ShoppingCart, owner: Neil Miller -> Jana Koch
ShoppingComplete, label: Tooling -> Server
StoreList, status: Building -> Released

...

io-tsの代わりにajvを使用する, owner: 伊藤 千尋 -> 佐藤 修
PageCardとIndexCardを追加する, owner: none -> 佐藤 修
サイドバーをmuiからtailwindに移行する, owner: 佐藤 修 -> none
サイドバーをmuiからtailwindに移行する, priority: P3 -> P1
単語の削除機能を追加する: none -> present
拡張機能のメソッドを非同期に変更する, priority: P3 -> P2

* * *

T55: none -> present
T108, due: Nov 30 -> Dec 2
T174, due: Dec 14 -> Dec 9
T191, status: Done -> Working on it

[Directive]
Copy every line from the entries that contains the word "priority".

[Task output]
サイドバーをmuiからtailwindに移行する, priority: P3 -> P1
拡張機能のメソッドを非同期に変更する, priority: P3 -> P2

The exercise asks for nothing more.